Chronique

François Chesnel & Thierry Lhiver

Japanese Song

Thierry Lhiver (tb), François Chesnel (p) + Yoann Loustalot (tp sur Azalea)

Label / Distribution : Bruit Chic

Belle réussite que ce duo, qui capitalise sur les nombreuses qualités de chacun : Thierry Lhiver, tromboniste mélodique préférant à la puissance une gamme de nuances héritée de sa connaissance de la musique de chambre, et François Chesnel, pianiste prolixe dont les orchestrations mêlent la syncope et les accidents du jazz à la délicatesse d’un romantisme classique qu’il ne cherche pas à estomper.

L’album est construit selon une alternance de compositions de l’un et de l’autre, d’interprétations de thèmes signés Thelonious Monk, Duke Ellington, Charlie Haden ou Dave Holland, et de courts interludes improvisés.

Les clins d’œil aux aînés, très beaux, montrent à quel point les deux musiciens savent se réapproprier les standards. Ils donnent ainsi de « First Song » une version pure, dénuée de tout artifice, priorité étant laissée à la mélodie et au lyrisme jusque dans ses développements. « Azalea » joue la carte de l’interprétation minimaliste en lieu et place de la gouaille et de l’excentricité d’Armstrong. Yoann Loustalot se joint au duo pour l’occasion. La mélodie s’en trouve patinée, recentrée, d’une simplicité complémentaire aux versions brillantes qu’en a données Ellington. « Not For Nothing » est reconstruit sur un mode de jeu percussif (avec un piano aux cordes « contrariées », entre étouffements et résonances métalliques), tandis que sur « Eronel », le pianiste emprunte - bel hommage - au vocabulaire de Monk sans le singer.

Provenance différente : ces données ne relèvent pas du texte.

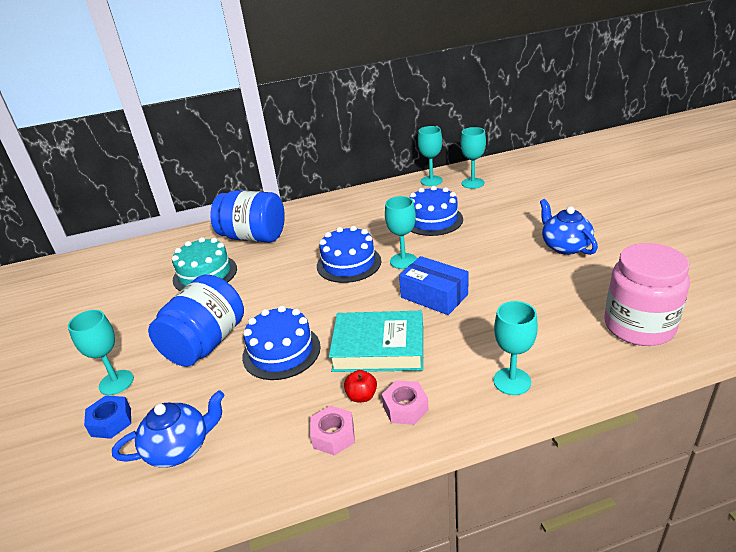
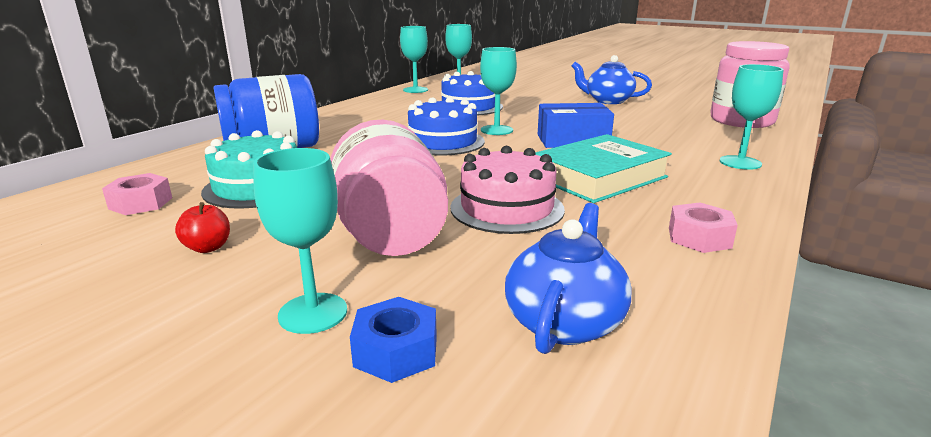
camera: 45 degrees left, 10 degrees down
(206, 343) = (390, 233): blue jar -> pink jar
(281, 351) = (507, 208): blue cake -> pink cake
(362, 396) = (658, 207): red apple -> red apple (208, 248)
(405, 408) = (709, 200): pink nut -> pink nut (141, 203)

Mais si ces réinterprétations très personnelles sont recommandées sans réserve, c’est avant tout à travers leurs propres compositions que le tromboniste et le pianiste se livrent. Tous leurs modes de jeu y sont présents, le piano offrant au trombone une aire de jeu mouvante, à la fois pleine de surprises et étrangement confortable. Chesnel déroule d’élégants tapis harmoniques où il dispose çà et là des obstacles rythmiques, encourageant ainsi le trombone à cheminer de manière sereine mais attentive. La qualité de l’écriture révèle un haut degré d’exigence formelle, et l’écoute de « Japanese Song » ou « For T. » justifie à elle seule de consacrer à ce beau disque tout le temps qu’il mérite.